New classes for 4E/Paranoia

In two days, I will begin the first playtest of my hybrid 4E/Paranoia game, temporarily titled Kingdom of Teria. How exciting! How nerve-wracking!

Some people have wondered how I can combine such different games. Not easily, I can tell you that.  I started by creating some new roles that focused on how players can screw with each other. (Like D&D roles, they are focused on combat.)
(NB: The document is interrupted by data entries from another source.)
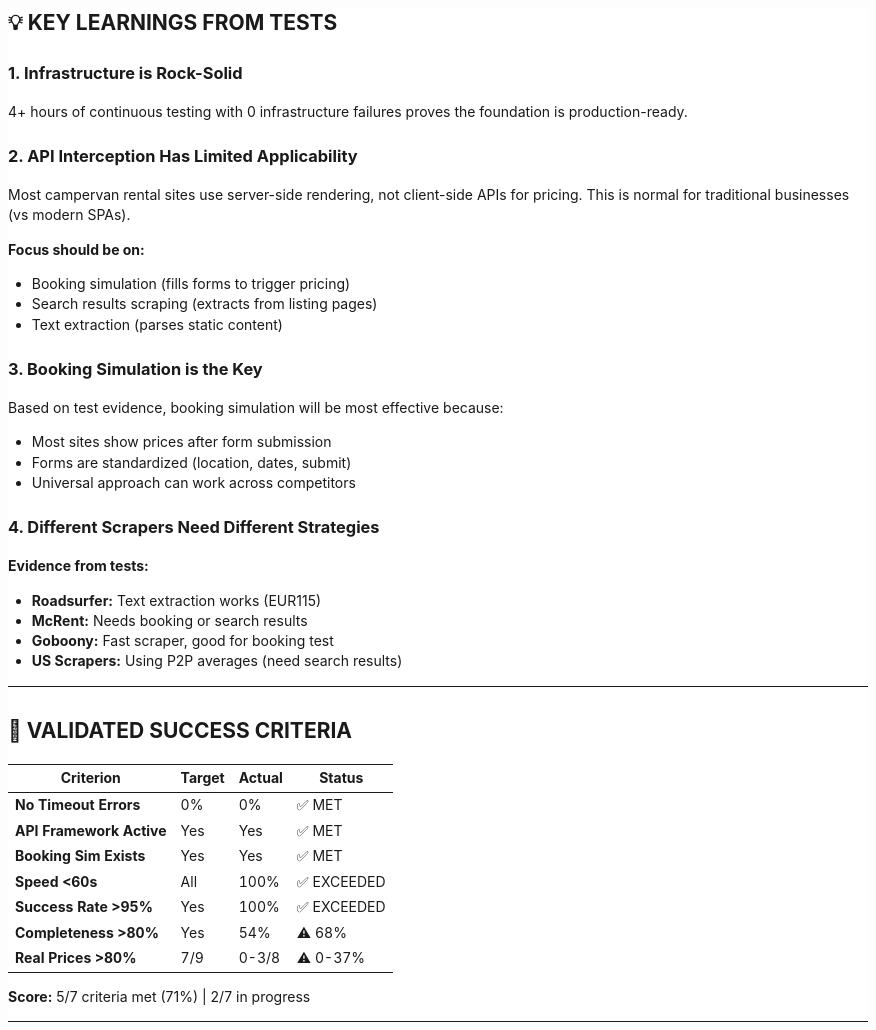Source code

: ## 💡 KEY LEARNINGS FROM TESTS

### 1. Infrastructure is Rock-Solid
4+ hours of continuous testing with 0 infrastructure failures proves the foundation is production-ready.

### 2. API Interception Has Limited Applicability
Most campervan rental sites use server-side rendering, not client-side APIs for pricing. This is normal for traditional businesses (vs modern SPAs).

**Focus should be on:**
- Booking simulation (fills forms to trigger pricing)
- Search results scraping (extracts from listing pages)
- Text extraction (parses static content)

### 3. Booking Simulation is the Key
Based on test evidence, booking simulation will be most effective because:
- Most sites show prices after form submission
- Forms are standardized (location, dates, submit)
- Universal approach can work across competitors

### 4. Different Scrapers Need Different Strategies
**Evidence from tests:**
- **Roadsurfer:** Text extraction works (EUR115)
- **McRent:** Needs booking or search results
- **Goboony:** Fast scraper, good for booking test
- **US Scrapers:** Using P2P averages (need search results)

---

## 🎯 VALIDATED SUCCESS CRITERIA

| Criterion | Target | Actual | Status |
|-----------|--------|--------|--------|
| **No Timeout Errors** | 0% | 0% | ✅ MET |
| **API Framework Active** | Yes | Yes | ✅ MET |
| **Booking Sim Exists** | Yes | Yes | ✅ MET |
| **Speed <60s** | All | 100% | ✅ EXCEEDED |
| **Success Rate >95%** | Yes | 100% | ✅ EXCEEDED |
| **Completeness >80%** | Yes | 54% | ⚠️ 68% |
| **Real Prices >80%** | 7/9 | 0-3/8 | ⚠️ 0-37% |

**Score:** 5/7 criteria met (71%) | 2/7 in progress

---

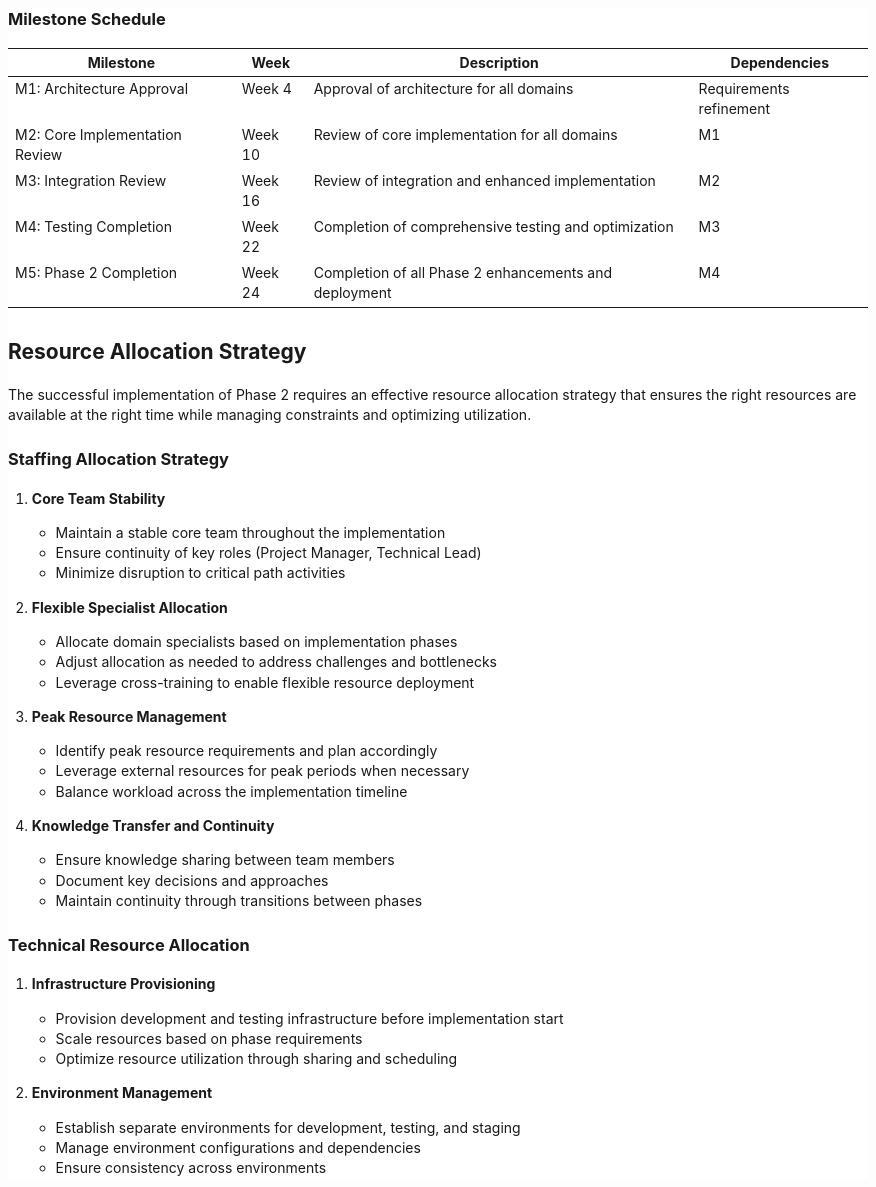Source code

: ### Milestone Schedule

| Milestone | Week | Description | Dependencies |
|-----------|------|-------------|--------------|
| M1: Architecture Approval | Week 4 | Approval of architecture for all domains | Requirements refinement |
| M2: Core Implementation Review | Week 10 | Review of core implementation for all domains | M1 |
| M3: Integration Review | Week 16 | Review of integration and enhanced implementation | M2 |
| M4: Testing Completion | Week 22 | Completion of comprehensive testing and optimization | M3 |
| M5: Phase 2 Completion | Week 24 | Completion of all Phase 2 enhancements and deployment | M4 |

## Resource Allocation Strategy

The successful implementation of Phase 2 requires an effective resource allocation strategy that ensures the right resources are available at the right time while managing constraints and optimizing utilization.

### Staffing Allocation Strategy

1. **Core Team Stability**
   - Maintain a stable core team throughout the implementation
   - Ensure continuity of key roles (Project Manager, Technical Lead)
   - Minimize disruption to critical path activities

2. **Flexible Specialist Allocation**
   - Allocate domain specialists based on implementation phases
   - Adjust allocation as needed to address challenges and bottlenecks
   - Leverage cross-training to enable flexible resource deployment

3. **Peak Resource Management**
   - Identify peak resource requirements and plan accordingly
   - Leverage external resources for peak periods when necessary
   - Balance workload across the implementation timeline

4. **Knowledge Transfer and Continuity**
   - Ensure knowledge sharing between team members
   - Document key decisions and approaches
   - Maintain continuity through transitions between phases

### Technical Resource Allocation

1. **Infrastructure Provisioning**
   - Provision development and testing infrastructure before implementation start
   - Scale resources based on phase requirements
   - Optimize resource utilization through sharing and scheduling

2. **Environment Management**
   - Establish separate environments for development, testing, and staging
   - Manage environment configurations and dependencies
   - Ensure consistency across environments
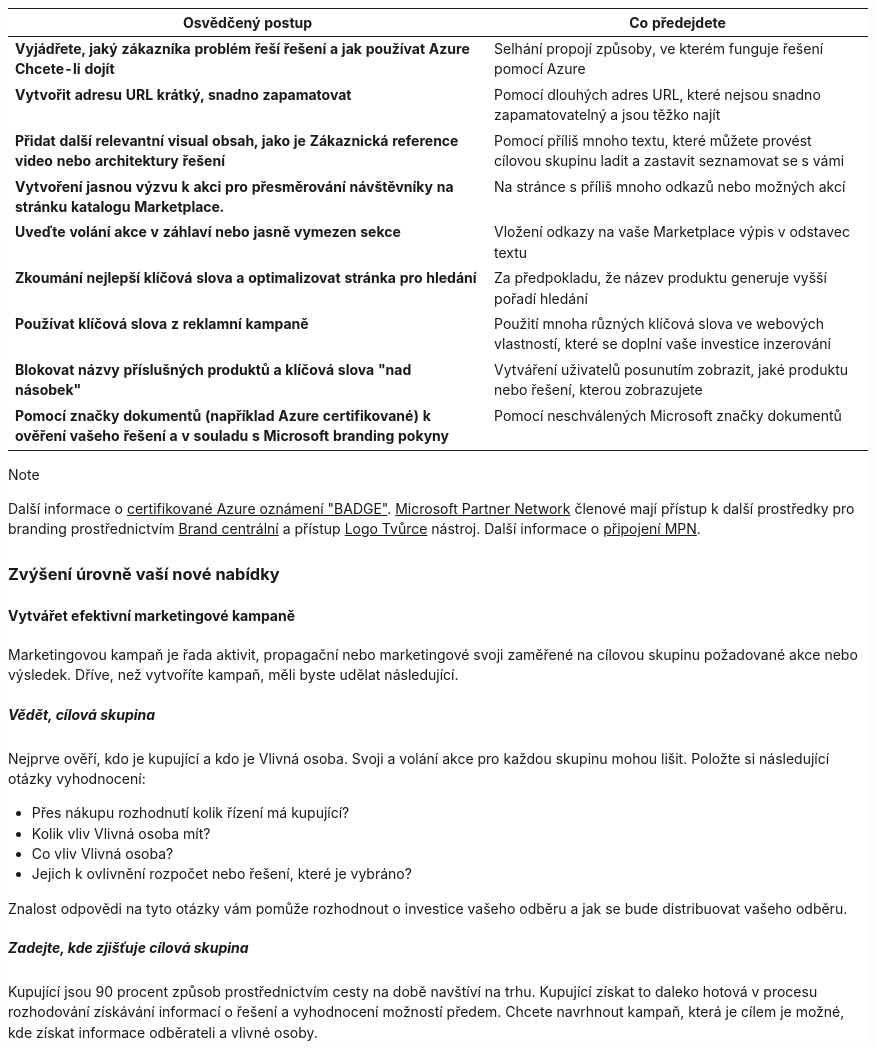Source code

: |Osvědčený postup  |Co předejdete  |
|---------|---------|
|**Vyjádřete, jaký zákazníka problém řeší řešení a jak používat Azure Chcete-li dojít**    |  Selhání propojí způsoby, ve kterém funguje řešení pomocí Azure       |
|**Vytvořit adresu URL krátký, snadno zapamatovat**    |    Pomocí dlouhých adres URL, které nejsou snadno zapamatovatelný a jsou těžko najít     |
|**Přidat další relevantní visual obsah, jako je Zákaznická reference video nebo architektury řešení**   |   Pomocí příliš mnoho textu, které můžete provést cílovou skupinu ladit a zastavit seznamovat se s vámi      |
|**Vytvoření jasnou výzvu k akci pro přesměrování návštěvníky na stránku katalogu Marketplace.**    |   Na stránce s příliš mnoho odkazů nebo možných akcí       |
|**Uveďte volání akce v záhlaví nebo jasně vymezen sekce**    |  Vložení odkazy na vaše Marketplace výpis v odstavec textu       |
|**Zkoumání nejlepší klíčová slova a optimalizovat stránka pro hledání**    | Za předpokladu, že název produktu generuje vyšší pořadí hledání        |
|**Používat klíčová slova z reklamní kampaně**    |  Použití mnoha různých klíčová slova ve webových vlastností, které se doplní vaše investice inzerování       |
|**Blokovat názvy příslušných produktů a klíčová slova "nad násobek"**     | Vytváření uživatelů posunutím zobrazit, jaké produktu nebo řešení, kterou zobrazujete        |
|**Pomocí značky dokumentů (například Azure certifikované) k ověření vašeho řešení a v souladu s Microsoft branding pokyny**    |    Pomocí neschválených Microsoft značky dokumentů     |

> [!NOTE]
> Další informace o [certifikované Azure oznámení "BADGE"](https://azure.microsoft.com/support/legal/marketplace/certified-guidelines/ ). [Microsoft Partner Network](https://partner.microsoft.com/en-us/membership/how-it-works) členové mají přístup k další prostředky pro branding prostřednictvím [Brand centrální](https://microsoft.sharepoint.com/teams/brandcentral) a přístup [Logo Tvůrce](https://logobuilder.partner.microsoft.com) nástroj. Další informace o [připojení MPN](https://partner.microsoft.com/en-us/membership/how-it-works). 

### <a name="promote-your-new-offer"></a>Zvýšení úrovně vaší nové nabídky

#### <a name="build-an-effective-marketing-campaign"></a>Vytvářet efektivní marketingové kampaně
Marketingovou kampaň je řada aktivit, propagační nebo marketingové svoji zaměřené na cílovou skupinu požadované akce nebo výsledek. Dříve, než vytvoříte kampaň, měli byste udělat následující.

##### <a name="know-your-audience"></a>Vědět, cílová skupina

Nejprve ověří, kdo je kupující a kdo je Vlivná osoba. Svoji a volání akce pro každou skupinu mohou lišit. Položte si následující otázky vyhodnocení:

- Přes nákupu rozhodnutí kolik řízení má kupující? 
- Kolik vliv Vlivná osoba mít? 
- Co vliv Vlivná osoba? 
- Jejich k ovlivnění rozpočet nebo řešení, které je vybráno? 

Znalost odpovědi na tyto otázky vám pomůže rozhodnout o investice vašeho odběru a jak se bude distribuovat vašeho odběru.

##### <a name="define-where-your-audience-learns"></a>Zadejte, kde zjišťuje cílová skupina

Kupující jsou 90 procent způsob prostřednictvím cesty na době navštíví na trhu. Kupující získat to daleko hotová v procesu rozhodování získávání informací o řešení a vyhodnocení možností předem. Chcete navrhnout kampaň, která je cílem je možné, kde získat informace odběrateli a vlivné osoby.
This gave me much more focus when designing new classes that, while working within D&D, could also fit into the Paranoia paradigm. The new classes are:

  • Disconcerter: Disconcerters use magic to create problems for others, usually a specific person. They create vulnerabilities, warp senses, or otherwise open others up to devastating attacks. If you want to pick on one ally at a time with a powerful debuff, play a disconcerter.
  • Evangelical: Arrogant, proud to a fault, and completely convinced of his inevitable sainthood, evangelicals use guilt and fear like an artist uses brushes and paint. If you want to guilt people into protecting you and make them expect, even seek out, punishment, play an evangelical.
  • Feral Mage: A natural magic user who escaped the High King’s purges through luck or conspiracy, feral mages have immense power but no training to control it. If you want to hurt friend and foe alike in a burst of magical fire, cause everyone to suffer, and somehow emerge unscathed, play a feral mage.
  • Officer: Trained in shouting loudly and expert at making other people do stupid, dangerous tasks, officers send others to their deaths so they may live. If you want to slide other player’s characters around the battlefield and win debates through sheer volume, then officer is a good class to take.
  • Prankster: Physical jokes are always funny to the prankster, especially if they hurt someone. If you want to knock allies about, embarrass them, then claim it was all a joke, play a prankster.
  • Zealot: Power-mad is the perfect term for these: they have holy power and they are crazy enough to think they know better than the gods what the gods want. If you want to wield barely-controlled power that can take out the unworthy in groups (and only you are truly worthy), play a zealot.

I am proud of these classes and I think they’ll work well,  but we’ll see on Saturday how well these all work together. Or not, as the case may be. After all, there is a lot of Paranoia in my 4E these days.